Il n’y a donc aucune obligation à prendre 5h pour entrer les résultats, dont le ministre a dit qu’elles pouvaient être déduites des heures d’APC. Il n’y a pas d’obligation à faire vivre à ses élèves et à se contraindre à des passations de consignes et des évaluations communément admises dès leur parution comme inadaptées, bancales, inappropriées, carrément trompeuses parfois, bref, mal fichues. De telles évaluations devraient être finement analysées par les enseignant.e.s afin d’identifier les difficultés effectives des élèves ; ce qu’ils.elles ont fait à la rentrée pour mieux connaître leur classe. Le système mis en place par le ministère prévoit que des données soient entrées, traitées informatiquement pour obtenir un profil de l’élève. Sais / ne sais pas / sais un peu ? De quoi parle-t-on ? Quels processus n’ont pas été compris ? Quelles résistances font obstacle ? Comment y remédier ? Quid de la fréquentation de nos élèves et de l’analyse réelle de leurs productions pour répondre à ces questions ?
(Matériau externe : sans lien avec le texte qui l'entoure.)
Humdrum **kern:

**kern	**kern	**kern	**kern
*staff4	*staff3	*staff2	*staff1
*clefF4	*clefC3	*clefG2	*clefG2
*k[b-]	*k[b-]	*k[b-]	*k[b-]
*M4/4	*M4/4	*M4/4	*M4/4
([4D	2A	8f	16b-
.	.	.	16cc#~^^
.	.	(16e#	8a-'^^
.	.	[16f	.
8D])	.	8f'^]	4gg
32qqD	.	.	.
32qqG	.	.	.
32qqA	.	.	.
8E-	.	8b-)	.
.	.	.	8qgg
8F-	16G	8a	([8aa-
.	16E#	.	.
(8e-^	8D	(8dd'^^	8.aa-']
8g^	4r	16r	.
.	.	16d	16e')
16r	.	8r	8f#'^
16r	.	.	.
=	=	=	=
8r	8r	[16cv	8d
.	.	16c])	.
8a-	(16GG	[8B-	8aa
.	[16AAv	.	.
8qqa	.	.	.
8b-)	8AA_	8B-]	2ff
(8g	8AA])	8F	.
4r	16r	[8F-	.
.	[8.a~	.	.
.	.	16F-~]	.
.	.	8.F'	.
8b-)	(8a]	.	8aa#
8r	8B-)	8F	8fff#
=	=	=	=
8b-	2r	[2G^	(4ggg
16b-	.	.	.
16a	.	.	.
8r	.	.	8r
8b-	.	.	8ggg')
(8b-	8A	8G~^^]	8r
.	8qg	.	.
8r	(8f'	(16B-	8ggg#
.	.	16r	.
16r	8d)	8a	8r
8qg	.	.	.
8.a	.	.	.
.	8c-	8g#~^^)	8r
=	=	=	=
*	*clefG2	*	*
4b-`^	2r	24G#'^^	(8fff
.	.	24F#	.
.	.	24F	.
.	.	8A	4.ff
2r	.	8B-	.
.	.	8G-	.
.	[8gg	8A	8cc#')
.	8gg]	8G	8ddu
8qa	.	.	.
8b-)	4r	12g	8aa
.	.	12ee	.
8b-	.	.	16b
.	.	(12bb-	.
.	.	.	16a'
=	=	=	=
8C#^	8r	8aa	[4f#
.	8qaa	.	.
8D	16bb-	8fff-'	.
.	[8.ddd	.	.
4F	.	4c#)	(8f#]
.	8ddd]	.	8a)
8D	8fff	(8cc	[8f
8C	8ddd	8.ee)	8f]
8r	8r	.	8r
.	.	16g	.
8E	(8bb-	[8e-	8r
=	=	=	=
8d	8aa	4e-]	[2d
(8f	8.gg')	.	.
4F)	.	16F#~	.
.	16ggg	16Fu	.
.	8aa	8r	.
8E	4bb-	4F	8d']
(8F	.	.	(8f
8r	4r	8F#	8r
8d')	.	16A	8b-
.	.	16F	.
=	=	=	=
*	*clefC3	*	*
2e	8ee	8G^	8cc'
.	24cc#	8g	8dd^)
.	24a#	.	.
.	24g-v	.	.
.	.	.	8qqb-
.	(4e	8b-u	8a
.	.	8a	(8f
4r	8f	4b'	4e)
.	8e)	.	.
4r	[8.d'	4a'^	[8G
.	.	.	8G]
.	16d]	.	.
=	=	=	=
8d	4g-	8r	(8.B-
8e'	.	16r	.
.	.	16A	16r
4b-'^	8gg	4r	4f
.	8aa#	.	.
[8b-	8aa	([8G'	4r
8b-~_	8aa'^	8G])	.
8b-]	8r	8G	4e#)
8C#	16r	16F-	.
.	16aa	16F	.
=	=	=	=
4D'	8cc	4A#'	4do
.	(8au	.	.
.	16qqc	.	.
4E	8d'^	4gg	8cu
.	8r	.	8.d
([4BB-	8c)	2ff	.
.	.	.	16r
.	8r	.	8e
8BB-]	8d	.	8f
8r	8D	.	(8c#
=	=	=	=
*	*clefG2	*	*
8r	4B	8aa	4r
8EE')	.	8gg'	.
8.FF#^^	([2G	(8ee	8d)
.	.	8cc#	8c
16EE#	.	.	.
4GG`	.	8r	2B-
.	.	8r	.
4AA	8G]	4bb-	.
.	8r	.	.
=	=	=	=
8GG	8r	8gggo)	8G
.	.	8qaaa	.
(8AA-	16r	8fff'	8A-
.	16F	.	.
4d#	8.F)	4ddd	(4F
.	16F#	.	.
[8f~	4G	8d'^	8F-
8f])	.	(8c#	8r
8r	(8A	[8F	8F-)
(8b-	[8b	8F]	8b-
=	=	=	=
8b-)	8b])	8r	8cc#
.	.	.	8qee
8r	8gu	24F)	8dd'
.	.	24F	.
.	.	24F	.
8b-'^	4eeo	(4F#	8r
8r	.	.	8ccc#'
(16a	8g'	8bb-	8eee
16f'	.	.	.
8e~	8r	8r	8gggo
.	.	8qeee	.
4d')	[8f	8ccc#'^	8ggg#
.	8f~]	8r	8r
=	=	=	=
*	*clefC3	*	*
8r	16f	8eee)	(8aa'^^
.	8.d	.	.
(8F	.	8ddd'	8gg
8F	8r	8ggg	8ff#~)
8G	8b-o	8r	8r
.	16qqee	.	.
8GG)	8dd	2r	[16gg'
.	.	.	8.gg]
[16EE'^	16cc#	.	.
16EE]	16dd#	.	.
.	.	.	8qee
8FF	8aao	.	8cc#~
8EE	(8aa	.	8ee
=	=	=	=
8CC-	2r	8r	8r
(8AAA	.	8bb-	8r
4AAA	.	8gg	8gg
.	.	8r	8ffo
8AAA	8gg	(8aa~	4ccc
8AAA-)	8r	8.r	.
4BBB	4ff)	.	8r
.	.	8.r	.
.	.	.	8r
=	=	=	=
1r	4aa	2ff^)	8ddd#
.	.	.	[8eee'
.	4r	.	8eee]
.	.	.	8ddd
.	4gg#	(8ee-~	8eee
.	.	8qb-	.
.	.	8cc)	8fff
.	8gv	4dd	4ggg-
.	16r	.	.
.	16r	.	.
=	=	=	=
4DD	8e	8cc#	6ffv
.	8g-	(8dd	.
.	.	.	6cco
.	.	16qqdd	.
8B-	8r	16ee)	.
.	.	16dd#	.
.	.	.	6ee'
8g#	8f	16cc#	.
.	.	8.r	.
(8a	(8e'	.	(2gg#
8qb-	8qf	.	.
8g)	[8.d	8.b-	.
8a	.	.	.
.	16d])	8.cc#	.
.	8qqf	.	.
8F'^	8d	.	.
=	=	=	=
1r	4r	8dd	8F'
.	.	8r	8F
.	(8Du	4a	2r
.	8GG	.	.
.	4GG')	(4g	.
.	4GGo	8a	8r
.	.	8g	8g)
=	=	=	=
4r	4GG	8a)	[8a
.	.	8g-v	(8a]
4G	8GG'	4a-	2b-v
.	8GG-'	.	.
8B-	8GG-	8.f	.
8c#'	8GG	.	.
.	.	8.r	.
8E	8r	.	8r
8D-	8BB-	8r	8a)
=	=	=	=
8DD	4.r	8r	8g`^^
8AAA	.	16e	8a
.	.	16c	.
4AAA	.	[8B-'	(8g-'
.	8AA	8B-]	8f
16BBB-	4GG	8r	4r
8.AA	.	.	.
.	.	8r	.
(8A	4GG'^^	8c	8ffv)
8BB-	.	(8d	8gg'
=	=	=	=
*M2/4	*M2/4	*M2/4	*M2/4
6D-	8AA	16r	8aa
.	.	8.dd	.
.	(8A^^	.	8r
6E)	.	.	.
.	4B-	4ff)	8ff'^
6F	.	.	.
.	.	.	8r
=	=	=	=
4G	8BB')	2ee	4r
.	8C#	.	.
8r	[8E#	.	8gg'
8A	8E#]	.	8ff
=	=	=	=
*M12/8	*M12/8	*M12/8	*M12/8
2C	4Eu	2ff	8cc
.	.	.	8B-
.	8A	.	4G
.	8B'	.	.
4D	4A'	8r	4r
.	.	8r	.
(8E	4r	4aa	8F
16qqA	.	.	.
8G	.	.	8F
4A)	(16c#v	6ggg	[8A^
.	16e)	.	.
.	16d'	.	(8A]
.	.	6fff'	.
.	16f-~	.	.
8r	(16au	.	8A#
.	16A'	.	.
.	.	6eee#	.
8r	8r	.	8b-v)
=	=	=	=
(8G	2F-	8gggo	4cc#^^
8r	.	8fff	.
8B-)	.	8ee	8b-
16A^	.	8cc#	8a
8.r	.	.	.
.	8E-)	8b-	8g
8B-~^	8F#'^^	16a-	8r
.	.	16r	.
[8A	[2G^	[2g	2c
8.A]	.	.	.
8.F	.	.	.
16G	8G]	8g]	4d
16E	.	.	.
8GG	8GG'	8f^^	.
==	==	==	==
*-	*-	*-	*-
Enfin, il n’y a pas d’obligation à faire remonter des résultats, certes anonymés mais bien groupés par classes puis par écoles. Ces données récoltées permettront-elles de justifier la sortie de l’éducation prioritaire des écoles les « moins en difficultés » qui en connaissent malgré tout ? Permettront-elles de décréter que telle école, voir telle classe est plus méritante qu’une autre ? Permettront-elles de décréter que tel.le.s ou tels.les enseignant.e.s ne sont pas compétent.e.s au prétexte qu’ils.elles n’atteignent pas le mythique 100% ?

Sud éducation Paris revendique :

- la titularisation des professeur.e.s contractuel.le.s,
- des taux d’admission aux concours et certificats d’aptitude qui couvrent effectivement les besoins humains,
- l’augmentation des salaires ainsi que la baisse du temps de travail pour tous-tes,
- la liberté pédagogique des professeur.e.s d’utiliser les dispositifs qu’ils jugent les plus adaptés selon les apprentissages et leurs élèves,
- la liberté pour chaque PE d’enseigner librement à tous les niveaux de classe du primaire,
- la diminution des effectifs dans toutes les classes pour la favorisation d’une école émancipatrice pour tous.tes les élèves,
- le droit de tous.tes les professeur.e.s de pouvoir choisir intégralement les formations qu’ils.elles souhaitent et leur organisation (présentiel/distance).